Elle me désigne le présentoir bien fourni en capes, ailes, cornes, couronnes et auréoles, ainsi que quelques masques en dentelles et boas. Puis, passant derrière le comptoir des vestiaires pour déposer son parapluie et glisser sa veste sur un cintre, elle ajoute :
— “C’est un moyen d’encourager tout le monde à jouer le jeu. Je veux qu’ils se lâchent, qu’ils s’approprient cette ambiance. D’ailleurs, faudra qu’on vienne y faire un tour tous les deux”.

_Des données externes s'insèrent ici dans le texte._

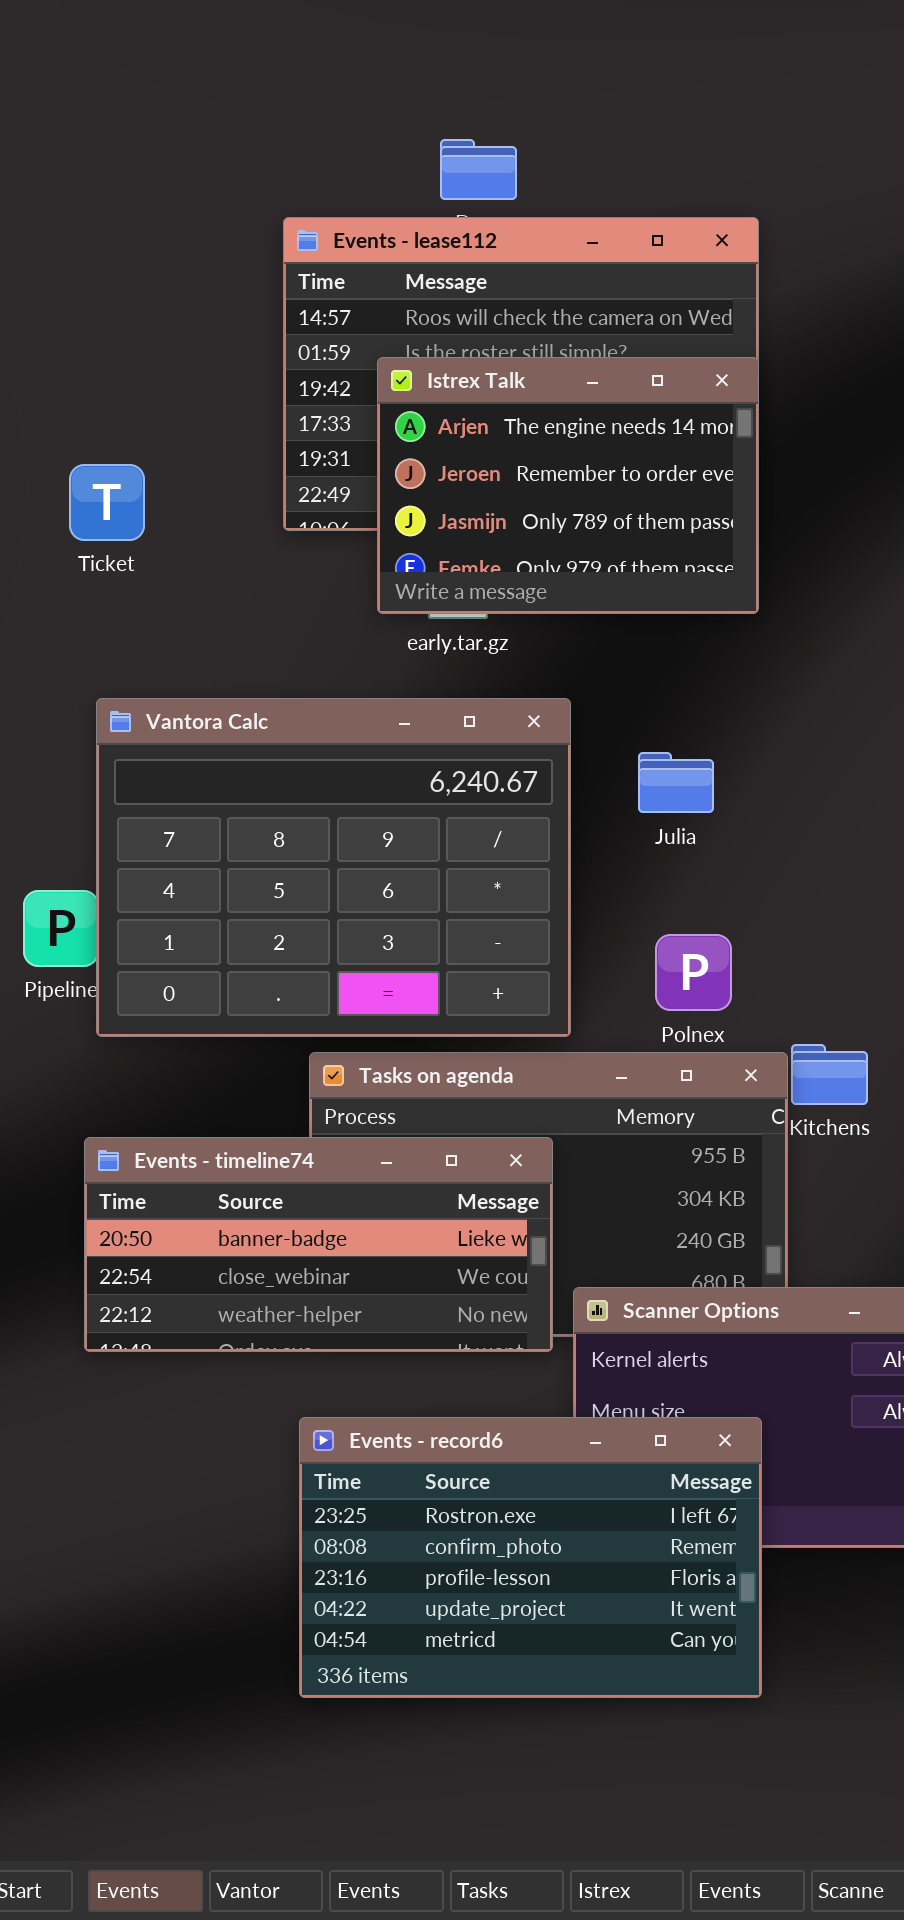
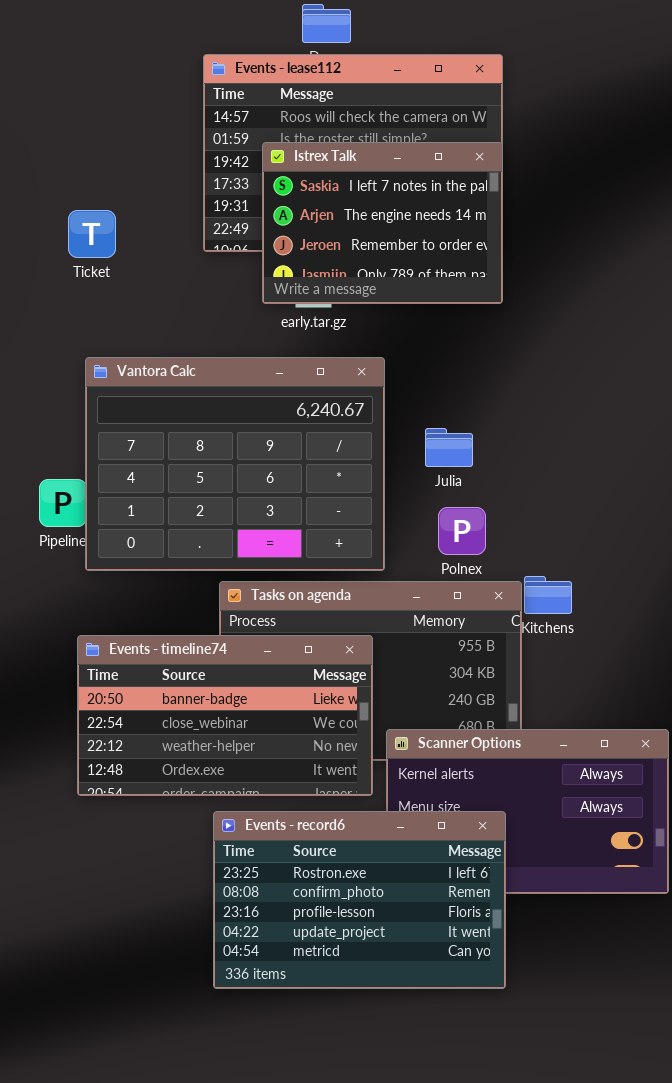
Istrex Talk: [377,357,759,614] -> [262,142,503,304], scrolled up 1 row
Julia: [638,752,714,813] -> [425,428,473,467], moved
Events - timeline74: [84,1137,553,1352] -> [77,635,373,796], resized

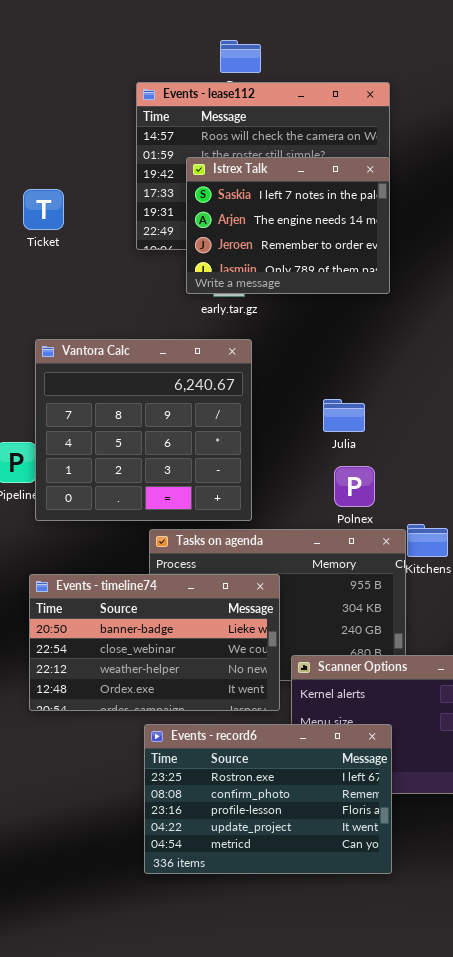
Ticket: [68,210,116,258] -> [23,189,64,230], moved
Vantora Calc: [85,357,385,571] -> [35,339,252,521], resized

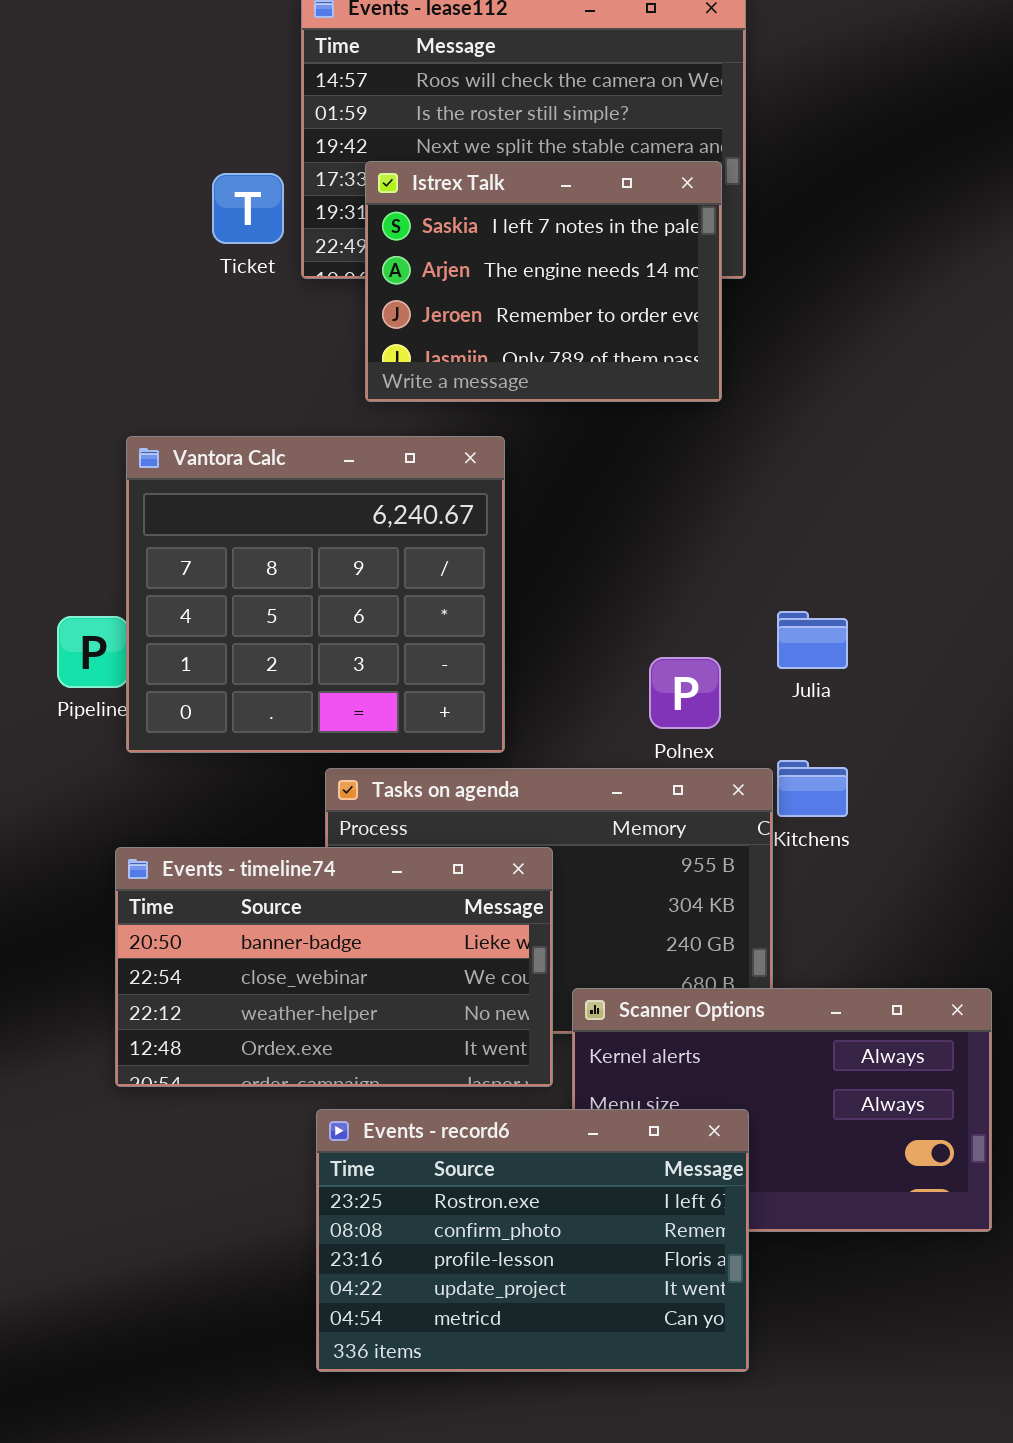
Istrex Talk: [186,157,390,294] -> [365,161,722,402], moved
Ticket: [23,189,64,230] -> [212,173,284,244], moved
Julia: [323,399,365,432] -> [777,611,848,669], moved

Victoria m’invite à la suivre dans l’antre du club, saluant au passage ses collègues habituels ainsi que quelques nouveaux visages embauchés spécialement pour l’évènement. Je me demande quand est-ce que le Mati va se pointer. Honnêtement, j’aimerais qu’il prenne son temps avant de venir rôder autour de Ma copine — si tant est qu'elle veuille vraiment l’être. Mais vu que c’est le grand patron, la question n’est pas si ça va arriver, mais quand. Connaissant le genre, il ne va pas manquer de venir foutre son grain de sel entre nous. Il doit même déjà être en train de faire son entrée triomphale, prêt à jouer le sauveur, l’enfoiré.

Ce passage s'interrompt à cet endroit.